Operations

New Jersey lifts ban on indoor restaurant dining

Establishments can re-open their dining rooms at 25% capacity as of 6 a.m. Friday.
NJ restaurants
Photograph: Shutterstock

New Jersey has given restaurants a go-ahead to resume dine-in service as of 6 a.m. on Friday, just in time for the Labor Day weekend.

Capacities will be capped at 25% of indoor seating, with limits of eight persons per party and at least six feet between tables. In addition, customers will only be allowed to eat and drink while seated, and are required to wear masks except while at their tables. Restaurant staff members will be required to wear masks at all times.

Windows must be left open to facilitate the flow of air through dining rooms. Similarly, the state is requiring that air conditioners be set to pump the maximum possible amount of fresh air into a restaurant’s interiors, and that the recirculation setting not be used.

Patrons may be seated at a restaurant’s bar to eat, but parties have to remain six feet apart. A group at the bar cannot exceed four people.

The city had ordered dining rooms closed for a second time about seven weeks ago, after new coronavirus infections spiked in other states. Gov. Phil Murphy explained at the time that he was worried about out-of-towners bringing the coronavirus with them into New Jersey and sparking an upsurge there. He acted at the same time New York decided not to re-open restaurant dining rooms in New York City.

New Jersey becomes the third state in four days to permit the resumption of dine-in restaurant service. California unveiled a new infection-monitoring system on Friday that enabled restaurants in a minority of the state’s 58 counties to re-start indoor service at 25% of maximum capacity as of Monday morning. New Mexico announced on Thursday that it would allow 25% of restaurant dining rooms to be put back into use.

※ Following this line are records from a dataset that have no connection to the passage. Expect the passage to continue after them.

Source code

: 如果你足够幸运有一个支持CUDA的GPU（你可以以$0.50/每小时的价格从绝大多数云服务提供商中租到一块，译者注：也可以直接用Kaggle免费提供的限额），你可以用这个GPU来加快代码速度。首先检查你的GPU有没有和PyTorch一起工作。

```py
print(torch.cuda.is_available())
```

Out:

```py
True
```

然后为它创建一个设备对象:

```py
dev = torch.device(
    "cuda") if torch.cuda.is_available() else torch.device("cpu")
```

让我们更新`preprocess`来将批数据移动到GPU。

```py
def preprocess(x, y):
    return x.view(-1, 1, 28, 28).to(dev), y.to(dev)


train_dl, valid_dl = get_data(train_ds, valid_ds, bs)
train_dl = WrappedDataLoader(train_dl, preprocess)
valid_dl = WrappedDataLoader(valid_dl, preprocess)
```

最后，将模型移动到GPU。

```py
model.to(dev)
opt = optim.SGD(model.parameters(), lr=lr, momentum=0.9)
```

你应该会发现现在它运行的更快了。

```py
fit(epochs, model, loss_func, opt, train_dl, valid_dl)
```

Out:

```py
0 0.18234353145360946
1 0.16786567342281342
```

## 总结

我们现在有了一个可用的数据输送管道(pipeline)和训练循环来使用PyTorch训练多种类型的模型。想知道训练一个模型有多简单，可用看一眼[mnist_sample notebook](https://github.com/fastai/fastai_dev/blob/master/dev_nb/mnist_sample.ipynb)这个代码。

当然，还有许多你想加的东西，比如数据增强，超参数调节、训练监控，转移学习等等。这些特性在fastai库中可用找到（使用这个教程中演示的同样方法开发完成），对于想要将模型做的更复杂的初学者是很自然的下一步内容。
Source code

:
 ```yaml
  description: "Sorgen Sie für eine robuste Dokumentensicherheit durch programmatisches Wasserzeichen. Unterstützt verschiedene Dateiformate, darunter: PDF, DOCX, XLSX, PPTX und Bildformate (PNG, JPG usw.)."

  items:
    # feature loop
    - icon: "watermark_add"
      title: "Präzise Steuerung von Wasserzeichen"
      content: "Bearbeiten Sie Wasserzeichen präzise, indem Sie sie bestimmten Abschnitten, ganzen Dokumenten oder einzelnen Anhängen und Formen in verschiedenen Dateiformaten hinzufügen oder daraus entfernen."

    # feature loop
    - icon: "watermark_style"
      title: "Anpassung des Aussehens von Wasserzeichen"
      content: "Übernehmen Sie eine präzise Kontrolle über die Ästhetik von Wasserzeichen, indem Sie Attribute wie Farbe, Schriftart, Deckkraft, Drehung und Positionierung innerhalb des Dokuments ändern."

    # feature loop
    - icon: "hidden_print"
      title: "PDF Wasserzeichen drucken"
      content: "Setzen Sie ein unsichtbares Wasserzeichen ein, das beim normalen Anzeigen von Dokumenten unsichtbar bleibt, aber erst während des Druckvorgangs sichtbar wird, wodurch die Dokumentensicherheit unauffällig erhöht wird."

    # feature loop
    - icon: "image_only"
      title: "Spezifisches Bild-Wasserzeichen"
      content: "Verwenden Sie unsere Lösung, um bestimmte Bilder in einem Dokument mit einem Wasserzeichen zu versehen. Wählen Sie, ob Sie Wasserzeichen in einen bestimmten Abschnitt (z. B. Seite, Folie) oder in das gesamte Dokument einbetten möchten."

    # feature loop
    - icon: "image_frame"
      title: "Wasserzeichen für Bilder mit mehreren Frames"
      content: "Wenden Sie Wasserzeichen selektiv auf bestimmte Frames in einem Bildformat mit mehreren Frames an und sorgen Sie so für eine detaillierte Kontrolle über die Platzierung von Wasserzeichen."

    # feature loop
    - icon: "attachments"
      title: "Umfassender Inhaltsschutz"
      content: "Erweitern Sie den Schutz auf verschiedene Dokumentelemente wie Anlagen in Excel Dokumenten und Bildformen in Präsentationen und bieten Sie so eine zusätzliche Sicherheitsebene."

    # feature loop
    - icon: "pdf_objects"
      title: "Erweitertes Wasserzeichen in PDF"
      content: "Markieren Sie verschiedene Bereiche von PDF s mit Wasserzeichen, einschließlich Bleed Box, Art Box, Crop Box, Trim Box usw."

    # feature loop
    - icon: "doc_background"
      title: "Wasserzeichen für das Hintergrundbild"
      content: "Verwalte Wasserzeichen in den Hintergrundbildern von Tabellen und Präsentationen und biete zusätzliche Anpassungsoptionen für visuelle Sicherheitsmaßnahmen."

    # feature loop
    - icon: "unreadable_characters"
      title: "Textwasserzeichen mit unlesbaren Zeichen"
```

The state’s move leaves New York City as one of the few major jurisdictions to forbid indoor restaurant dining, a distinction that doesn’t sit well with establishments there, just across the river from New Jersey.  New York Mayor Bill de Blasio and Gov. Andrew Cuomo have kept dining rooms closed because of the city’s unique population destiny and distinction as one of the world’s busiest travel hubs.

“With indoor dining resuming soon in New Jersey, New York City will be surrounded by indoor dining but locked out from participating at significant economic peril," Andrew Rigie, executive director of the New York City Hospitality Alliance, said in a statement in response to Murphy’s announcement early this afternoon. “The situation is at a boiling point and our government leaders must immediately develop a plan to reopen indoor dining across the five boroughs, like what’s been provided to restaurants throughout the rest of the state. Otherwise, our city’s economic crisis will reach a point it cannot come back from.”